Saturday, May 11, 2013

What's Next?

My family has turned against me because of the actions and words of someone I thought loved me. They believe I can control this person's actions and its all my fault so they don't want anything more to do with me. Nobody asked me. Nobody cared to say, "Reisha, how do you feel?" I wasn't even hit with a fair warning. No one said, "I'm ignoring your phone calls because I want nothing more to do with you and your dramatic parent." If they had asked, I would have told them that I don't want anything to do with her as much as they don't. But what can I do? I can't move out. I have nowhere to go. Without family to turn to, all I really have now is friends... & I can only depend on them for so much so really all I have is myself. 

& one person can only do so much by their self. 
So what's next? 
Struggle in silence, act out for help or suicide and end it all? 

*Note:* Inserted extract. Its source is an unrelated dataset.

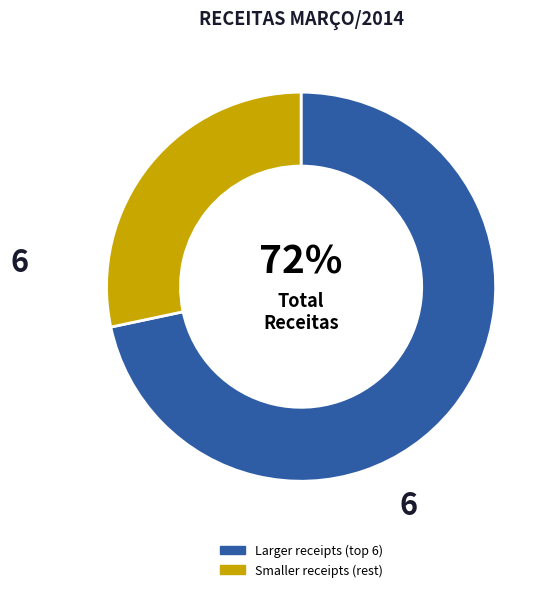

Does any single category account for the majority?

Yes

I choose to struggle in silence. From every wound, there is a scar, and every scar tells a story. A story that says, "I survived" (Craig Scott). & I need that. Because no matter how hard life gets, I can't give up. Someone is secretly watching my life and my struggles. Inspired and empowered to overcome their own obstacles because they watched me endure all my pain and become stronger. I have a purpose on this Earth. I'm not sure of it yet but I have a purpose. For now, crying will have to fill the void of missing my favorite aunts and cousins.